En nuestra vida siempre podemos tener momentos sublimes. Esos momentos que aparecen y que nos ofrecen la posibilidad concreta de ser felices, plenos y, quizás, de sentirnos emocionalmente plenos.
Un momento sublime es aquel que nos “obliga” a conectarnos con lo mejor que tenemos dentro de uno pero también asumiendo que es un instante. Pero lo efímero, en este caso, no juega en contra, sino que potencia las sensaciones. Lo sublime está asociado, necesariamente, a un estado que nos produce un placer, que nos hace vibrar de algún modo y que nos permite reconciliarnos, si, reconciliarnos, con eso que nos acerca a las sensaciones que por algunas razones, quizás, hemos dejado de percibir en algún momento.

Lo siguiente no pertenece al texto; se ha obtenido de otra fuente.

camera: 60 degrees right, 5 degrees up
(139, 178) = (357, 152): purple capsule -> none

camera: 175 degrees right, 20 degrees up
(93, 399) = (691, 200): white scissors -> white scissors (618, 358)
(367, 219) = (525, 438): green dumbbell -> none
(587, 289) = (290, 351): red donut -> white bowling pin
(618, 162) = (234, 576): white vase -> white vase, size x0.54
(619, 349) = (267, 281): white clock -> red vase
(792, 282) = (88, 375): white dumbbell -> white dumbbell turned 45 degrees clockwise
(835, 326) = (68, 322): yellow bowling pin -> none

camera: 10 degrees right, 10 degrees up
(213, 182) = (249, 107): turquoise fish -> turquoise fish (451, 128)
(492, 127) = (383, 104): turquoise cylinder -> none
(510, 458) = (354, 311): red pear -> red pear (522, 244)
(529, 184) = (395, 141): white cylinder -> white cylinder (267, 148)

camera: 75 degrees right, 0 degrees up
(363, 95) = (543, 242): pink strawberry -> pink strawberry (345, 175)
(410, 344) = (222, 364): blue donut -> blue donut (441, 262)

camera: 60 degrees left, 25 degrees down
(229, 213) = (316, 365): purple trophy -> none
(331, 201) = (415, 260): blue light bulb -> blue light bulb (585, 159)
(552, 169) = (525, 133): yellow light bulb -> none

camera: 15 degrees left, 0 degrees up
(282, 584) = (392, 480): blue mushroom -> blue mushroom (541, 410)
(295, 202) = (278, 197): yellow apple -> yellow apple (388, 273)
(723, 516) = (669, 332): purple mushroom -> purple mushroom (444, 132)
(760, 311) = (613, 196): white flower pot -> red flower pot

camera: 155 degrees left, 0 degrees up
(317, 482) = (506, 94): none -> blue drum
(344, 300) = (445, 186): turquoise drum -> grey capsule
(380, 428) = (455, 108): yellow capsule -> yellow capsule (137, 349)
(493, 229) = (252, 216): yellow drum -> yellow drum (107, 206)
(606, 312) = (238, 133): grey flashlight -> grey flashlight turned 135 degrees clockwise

Lo sublime es una oportunidad para nuestro espíritu y es, sin lugar a dudas, los instantes que balizan nuestro andar a la instancia suprema en la que nos sentimos ser parte de algo más, en comunión con alguien, con el aroma de lo que es holístico, universal y, curiosamente, eterno: el saber que el otro está allí, esperando, llegando, pensando, sintiendo, creyendo, viviendo.
Abramos nuestros sentidos para que lo sublime, eso que necesariamente será efímero y de vez en cuando, nos produzca el éxtasis que siempre generan los sentidos dispuestos.